Mr Justice Peter Kelly noted in the High Court yesterday that the Act appeared not to give the courts any power to lift the stay on proceedings against the bank.
Constitutional challenge, anyone?
Food for thought for Coveney
The Minister for Agriculture must be reasonably hopeful that he has contained the horse meat scandal for the time being. Simon Coveney was helped to no small extent by the Magdalene laundries report and the promissory note deal, which helped get meat off the front pages.
The damage has been considerable, however, particularly to ABP Food Group, which owned the burger plant at the centre of the storm. But the message coming from the industry and backed by the Government is that a basically sound industry has been compromised by a supply chain itself contaminated by “filler” sourced from Poland either directly or through third parties.
The Government will be doing well if it can hold this line.
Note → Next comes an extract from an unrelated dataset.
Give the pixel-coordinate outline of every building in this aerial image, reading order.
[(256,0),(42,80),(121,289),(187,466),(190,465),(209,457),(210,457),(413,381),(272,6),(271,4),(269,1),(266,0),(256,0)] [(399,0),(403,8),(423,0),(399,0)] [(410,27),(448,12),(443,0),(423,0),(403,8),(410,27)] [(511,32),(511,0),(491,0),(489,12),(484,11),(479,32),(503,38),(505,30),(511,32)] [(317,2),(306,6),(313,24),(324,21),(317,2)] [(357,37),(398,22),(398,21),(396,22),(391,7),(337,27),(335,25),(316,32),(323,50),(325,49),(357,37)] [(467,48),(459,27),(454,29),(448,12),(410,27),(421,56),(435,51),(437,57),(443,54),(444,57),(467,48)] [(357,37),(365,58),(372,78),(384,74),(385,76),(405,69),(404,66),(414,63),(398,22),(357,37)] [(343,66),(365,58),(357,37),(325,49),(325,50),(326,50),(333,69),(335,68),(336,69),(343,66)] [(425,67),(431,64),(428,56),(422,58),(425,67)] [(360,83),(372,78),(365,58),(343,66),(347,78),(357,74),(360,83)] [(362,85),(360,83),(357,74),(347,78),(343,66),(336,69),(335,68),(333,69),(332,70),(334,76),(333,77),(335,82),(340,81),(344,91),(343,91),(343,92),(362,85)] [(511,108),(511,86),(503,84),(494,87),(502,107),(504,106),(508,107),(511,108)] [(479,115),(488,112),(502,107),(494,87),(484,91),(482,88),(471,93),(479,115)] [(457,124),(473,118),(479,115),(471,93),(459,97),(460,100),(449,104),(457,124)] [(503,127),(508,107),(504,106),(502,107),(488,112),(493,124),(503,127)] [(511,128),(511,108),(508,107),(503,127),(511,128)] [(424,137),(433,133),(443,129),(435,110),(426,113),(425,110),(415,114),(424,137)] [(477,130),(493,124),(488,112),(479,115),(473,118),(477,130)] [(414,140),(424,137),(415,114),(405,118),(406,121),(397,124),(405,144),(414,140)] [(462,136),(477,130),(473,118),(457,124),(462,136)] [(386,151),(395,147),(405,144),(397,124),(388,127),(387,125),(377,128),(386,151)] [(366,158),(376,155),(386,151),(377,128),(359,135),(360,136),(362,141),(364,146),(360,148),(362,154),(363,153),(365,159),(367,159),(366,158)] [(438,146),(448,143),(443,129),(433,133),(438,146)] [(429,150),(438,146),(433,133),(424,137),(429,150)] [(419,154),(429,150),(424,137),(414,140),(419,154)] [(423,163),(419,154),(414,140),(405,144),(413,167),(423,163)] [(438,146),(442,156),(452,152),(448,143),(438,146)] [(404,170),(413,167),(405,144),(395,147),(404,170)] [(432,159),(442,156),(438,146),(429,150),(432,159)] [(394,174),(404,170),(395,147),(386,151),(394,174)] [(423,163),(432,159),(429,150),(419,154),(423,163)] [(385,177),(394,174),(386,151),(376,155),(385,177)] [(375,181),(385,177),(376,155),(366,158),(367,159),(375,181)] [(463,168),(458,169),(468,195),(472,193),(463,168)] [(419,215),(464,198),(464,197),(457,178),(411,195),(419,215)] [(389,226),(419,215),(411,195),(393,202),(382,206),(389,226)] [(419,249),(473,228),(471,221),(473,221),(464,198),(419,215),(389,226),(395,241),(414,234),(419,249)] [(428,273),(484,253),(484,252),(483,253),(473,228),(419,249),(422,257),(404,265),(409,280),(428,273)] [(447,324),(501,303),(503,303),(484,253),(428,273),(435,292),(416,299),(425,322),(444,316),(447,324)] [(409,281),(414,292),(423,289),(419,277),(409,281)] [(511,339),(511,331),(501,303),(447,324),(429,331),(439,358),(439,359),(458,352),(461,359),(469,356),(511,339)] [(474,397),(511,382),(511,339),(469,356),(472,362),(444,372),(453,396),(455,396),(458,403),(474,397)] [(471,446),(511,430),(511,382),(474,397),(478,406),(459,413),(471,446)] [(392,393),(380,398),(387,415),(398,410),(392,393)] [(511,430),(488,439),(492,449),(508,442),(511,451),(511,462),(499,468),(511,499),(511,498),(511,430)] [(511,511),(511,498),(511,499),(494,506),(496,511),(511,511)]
The reports that some French beef ready meals contained nothing but horse meat raises the prospect of a much deeper and wider problem in the low-cost end of the market.
Food processors and their big customers have gone into overdrive to establish the extent of this sort of contamination and adulteration across Europe. The outcome could be damaging and Ireland could find itself at something of a crossroad.
One of the questions that the leadership of ABP must be asking themselves is why they were in the low-cost burger business to begin with. With hindsight it was foolish to risk the reputation of the company – rebuilt over a decade or more – by being in a business where profitability required you to buy the cheapest possible “meat” and run the risks that have now manifested themselves.
The soul-searching at ABP should be mirrored at a national level. If Ireland is serious about its quality food image there are clearly some food businesses in which we don’t want to be, especially if the worst-case scenario proves true and Europe’s low-cost meat industry is shown to be systemically compromised.
Rather than rest on his laurels, the Minister should make sure he gets out in front of this potentially much bigger problem.
Parting is such sweet sorrowThe dramatic liquidation of Irish Bank Resolution Corporation led to feverish speculation about the compensation terms that chief executive Mike Aynsley and his fellow senior executives might get. All the senior execs were removed from the payroll once KPMG was appointed as special liquidator on Wednesday.
Initially, rumours circulated that, because the bank had been liquidated, there was no provision in the contracts of Aynsley or his team to compensate them for loss of office. All they would be entitled to would be statutory terms.
Cantillon understands there is a provision in Aynsley’s contract whereby, in the event of a liquidation, he is not entitled to make any claim or charge on the company. However, it also provides that he is entitled to a position of similar stature on the same financial terms with whatever successor entity is put in place.
In this case, that would likely be the special purpose vehicle that the National Asset Management Agency will set up by the middle of this year to take over the rundown of whatever loans the KPMG team doesn’t shift in the meantime.
This seems an unlikely scenario.
Aynsley’s contract is also believed to include a clause that he receive 12 months’ compensation on loss of office. Similar terms are thought to apply to the other senior executives at the bank.
The expectation is that Aynsley will now receive a payoff equating to 12 months’ remuneration. He was paid a basic salary of €500,000, a pension contribution of €125,000 and other benefits of €38,000.
These matters will all have to be worked out in the coming weeks between the individuals, the special liquidators and/or the department.
It seems unlikely that the Government would leave the senior executives swinging in the wind over compensation payments. Not that this will matter to the Opposition or interest groups, which will line up to give the Government a kicking over any compensation paid to the executives when the details emerge.